After more than two decades as director of that program, Dr. Waldinger hopes to emphasize that it is never too late to change a life by forming new attachments and strengthening old ones. The Good Life contains stories of people like Sterling Ainsley–who never overcame the emotional deprivation of their childhood–in order to portray the tragedy of stunted or withered relationships. But there are also narratives of those who, after a life of isolation, went on to discover the joys of friendship in old age. One subject, “Andrew Dearing,” a desperately lonely clock repairman in Boston, in his seventh decade helped create a close circle of friends among the people he met at his local gym.

A 2015 TED talk that Dr. Waldinger gave at a Brookline, Ma. elementary school inspired him to include stories like Andrew’s in The Good Life. The message that building relationships is key to achieving a life of well-being went viral as his lecture became the ninth most watched TED Talk of all time. Shortly afterward Dr. Waldinger began receiving comments and e-mails from people, some in their twenties, saying “It’s too late for me. I don’t do relationships well. It’s never been good for me.”

At any point we can reinvigorate our lives with friendship and meaningful encounters, Dr. Waldinger counters. One step toward that goal might involve becoming more “intentional” about our use of the screens that now shape our lives. “Do we have the kind of agency to make sure that we don’t get pulled into patterns of living that essentially isolate us more and more?” he asks. After spending too much time scrolling through other people’s social media feeds, we begin to think everyone is happier and leading a more exciting life than we are. We too often forget that social media allows us to “curate” our lives to reveal only the positive aspects and not the difficulties that everyone faces, he cautions.

For those Class of 1973 graduates poised to return to Cambridge for their Fiftieth Reunion, Dr. Waldinger also suggests examining existing attachments and the content of one’s social life: “See where you could strengthen the relationships you already have, and also put yourself in situations where you are likely to make new relationships.” Find something you care about that puts you alongside people who share that interest or concern, he advises. Activities as varied as a bowling league or an environmental group focused on climate change can yield valuable friendships or connections that are simply fun.

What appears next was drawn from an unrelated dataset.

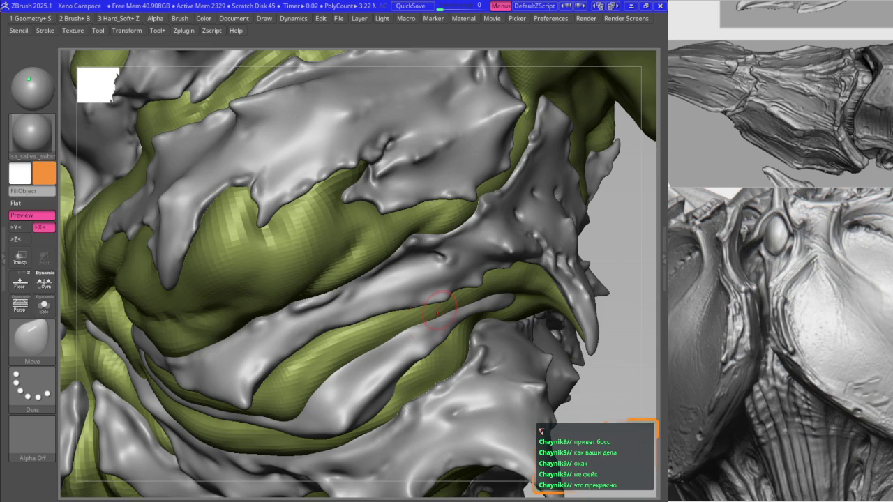
pyautogui.moveTo(398, 286); pyautogui.dragTo(448, 295, button='right')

Finally, Dr. Waldinger suggests regularly taking a moment to remember a person who still matters but whom you have not contacted for a long time. Reach out to that person, call them, send them a text or email, and say “I miss you.” The response often astonishes the person who initiates the contact, he said. “You’d be surprised how often something positive comes back, how often people are thrilled to hear from us.”

For those classmates who reflect on the relationships they have spun over fifty years and then act to fortify them in their remaining years, the rewards can be rich, Dr. Waldinger believes. The final page of his book reminds us that “by developing your curiosity and reaching out to others – family, loved ones, coworkers, friends, acquaintances, even strangers – with one thoughtful question at a time, one moment of devoted, authentic attention at a time, you strengthen the foundation of a good life.”